>> Begin TEXT BLOCK

172 THE SEVEN LAMPS OF ARCHITECTURE
to the Salisbury dog-tooth moulding1 of which the effect is sketched in fig. 5, Plate X., but I have done more justice to it nevertheless than to the beautiful French one above it; and I do not think that any candid reader would deny that, piquant and spirited as is that from Salisbury, the Rouen moulding is, in every respect, nobler. It will be observed that its symmetry is more complicated, the leafage being divided into double groups of two lobes each, each lobe of different structure. With exquisite feeling, one of these double groups is alternately omitted on the other side of the moulding (not seen in the Plate, but occupying the cavetto of the section), thus giving a playful lightness to the whole; and if the reader will allow for a beauty in the flow of the curved outlines (especially on the angle), of which he cannot in the least judge from my rude drawing, he will not, I think, expect easily to find a nobler instance of decoration adapted to the severest mouldings.

>> End TEXT BLOCK

For the passage comparing the Rouen and Salisbury mouldings, answer yes or no to whether each statement agrees with it, quoting the words that decide it: (a) The writer considers the Rouen moulding nobler than the Salisbury one in every respect. (b) The leafage of the Rouen moulding is divided into groups of three lobes each. (c) The double groups omitted on the other side of the moulding are shown in the Plate.

>> Begin DATASET EXTRACT

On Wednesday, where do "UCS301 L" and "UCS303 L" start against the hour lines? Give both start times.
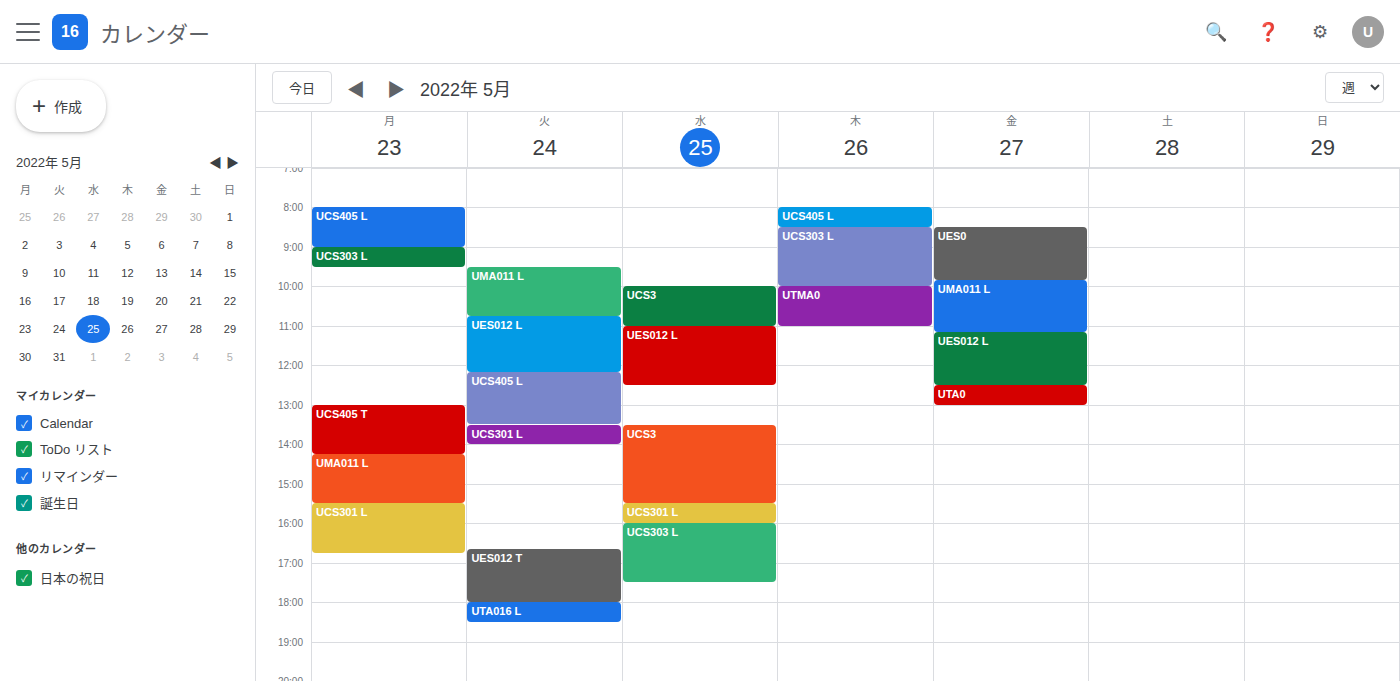
"UCS301 L": 3:30 PM, halfway between the 3 PM and 4 PM lines. "UCS303 L": 4:00 PM, exactly on the 4 PM line.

>> End DATASET EXTRACT

*SOLVED PROBLEM:*
(a) Yes: "the Rouen moulding is, in every respect, nobler."
(b) No: "the leafage being divided into double groups of two lobes each, each lobe of different structure."
(c) No: "not seen in the Plate, but occupying the cavetto of the section."